Not only was his remark extremely insensitive, but what I found most disturbing was that Nalliah felt he had to tell people what he stated as "the truth". It seems dangerous for anyone to be labelling their visions/dreams/whatever it was as verifiable truth. The word of God is the truth people need to hear. Whether or not God uses natural disasters as a way of judging people is irrelevant, the dangerous thing is that Nalliah has perhaps unwittingly equated his message to Australia as the word of God.

Is that accusation going too far?

The status of children of believers

This is what Calvin says:

'...Solomon writes, "Blessed are the sons of the righteous after their fathers' death" (Prov. 20:7). This is not only because of their holy upbringing, which is surely of no little importance; but because of the blessing promised in the covenant, that God's grace shall everlastingly abide in the families of the pious'

I've found this reformed doctrine to be the one of the least well known in reformed church circles.
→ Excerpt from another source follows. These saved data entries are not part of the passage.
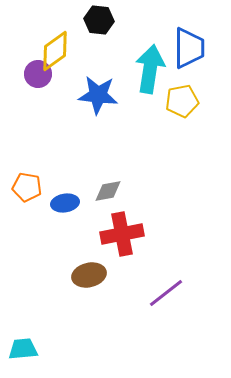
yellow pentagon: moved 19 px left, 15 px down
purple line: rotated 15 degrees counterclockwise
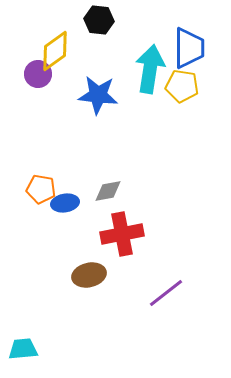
yellow pentagon: moved 15 px up; rotated 20 degrees clockwise
orange pentagon: moved 14 px right, 2 px down
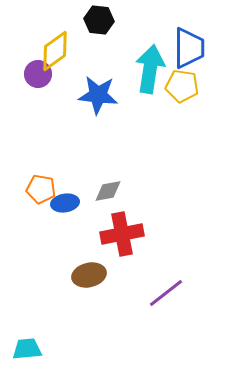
cyan trapezoid: moved 4 px right
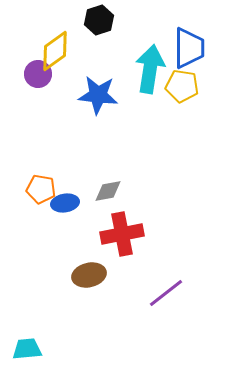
black hexagon: rotated 24 degrees counterclockwise
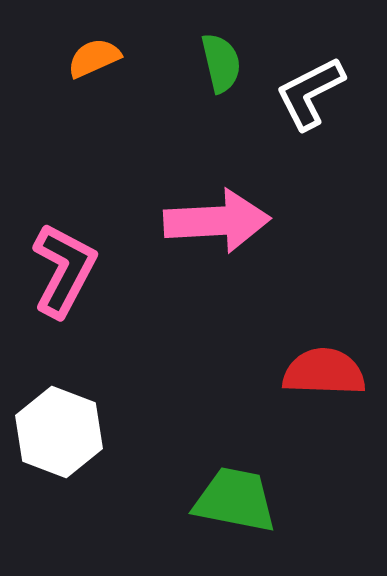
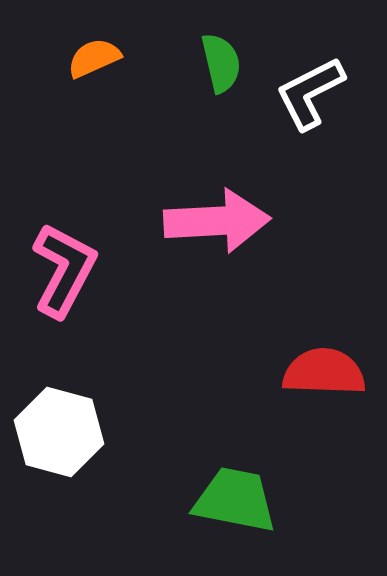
white hexagon: rotated 6 degrees counterclockwise
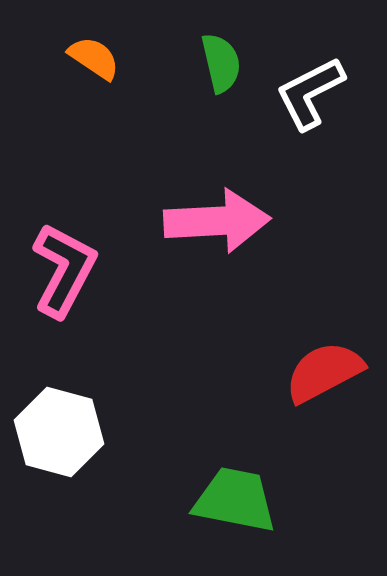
orange semicircle: rotated 58 degrees clockwise
red semicircle: rotated 30 degrees counterclockwise
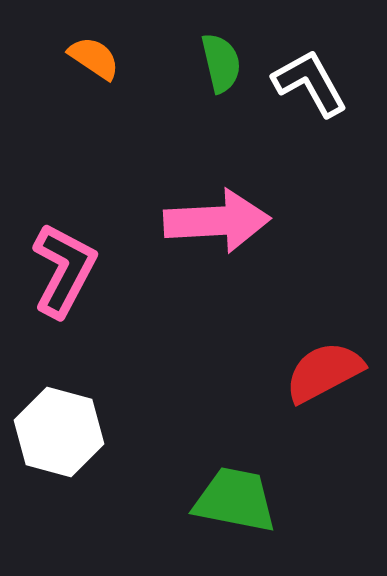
white L-shape: moved 10 px up; rotated 88 degrees clockwise
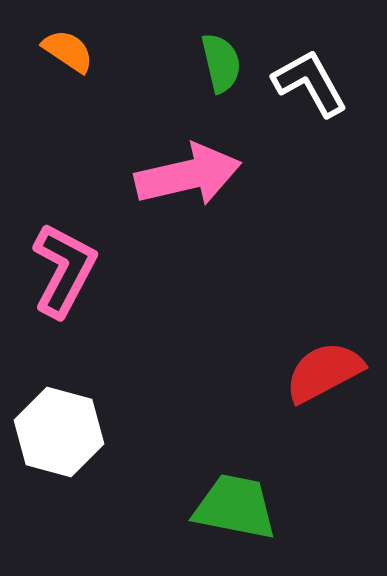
orange semicircle: moved 26 px left, 7 px up
pink arrow: moved 29 px left, 46 px up; rotated 10 degrees counterclockwise
green trapezoid: moved 7 px down
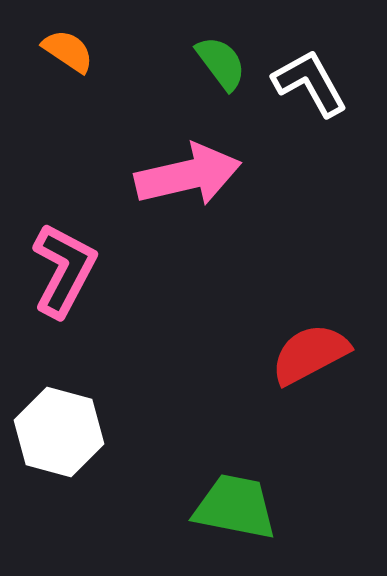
green semicircle: rotated 24 degrees counterclockwise
red semicircle: moved 14 px left, 18 px up
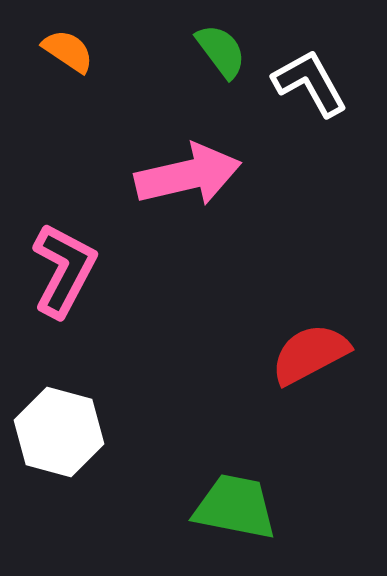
green semicircle: moved 12 px up
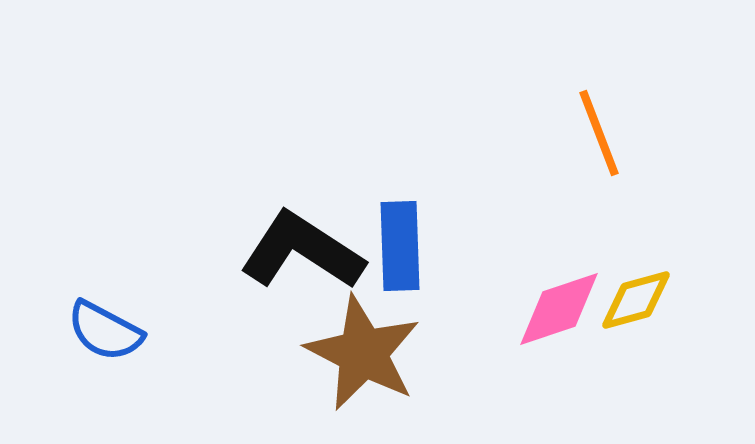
Whenever it is brought up as a possibility, most people reply with some kind of indignant shock, and say (understandably) "But surely we are saved by faith only?". Others have replied with "The children aren't saved, but receive the blessings of the new covenant", to which they mean belonging to a Christian home where they are prayed for, have the bible read and so forth.

I find both replies less than satisfying, but I'm still not sure where I stand on the issue. I'm going to baptise my children. However my minister, who doesn't believe children are members of the covenant, always asks the parents publically at their child's baptism "So you don't believe in spiritual grandchildren, do you?" (expecting the answer to be "of course not").

Any thoughts? Recommended readings?

Monday, February 9, 2009

Free CD's

Sarah and I are doing a clean up and we have some CD's we want to throw out. But before they go out to the bin for pick up on Monday morning, I'll give you the list and if you want any let me know.

Triple J Hottest 100 vol 7
Ramones - All the stuff (and more)
Beastie Boys - Paul's Boutique
The Saints - Know your product, the best of
Powderfinger - Odyssey Number 5
TOOL - Lateralus
Red Hot Chili Peppers - Californication
Eminem - Slim Shady LP
The pogues - Rum Sodomy & the Lash
Nirvana - Incesticide
At the Drive in - In Casino Out
The Avalanches - Since I left you
U2 - All that you can't leave behind
Dead Kennedys - FrankenChrist
U2 - How to dismantle an atomic Bomb
Beatles - Beatles for Sale
Dirty Three - Dirty Three
Black Sabbath - Black Sabbath
Talking Heads - Fear of Music

Just to distance myself from any poor music taste that you see within, some were Sarah's. I won't tell you which ones though.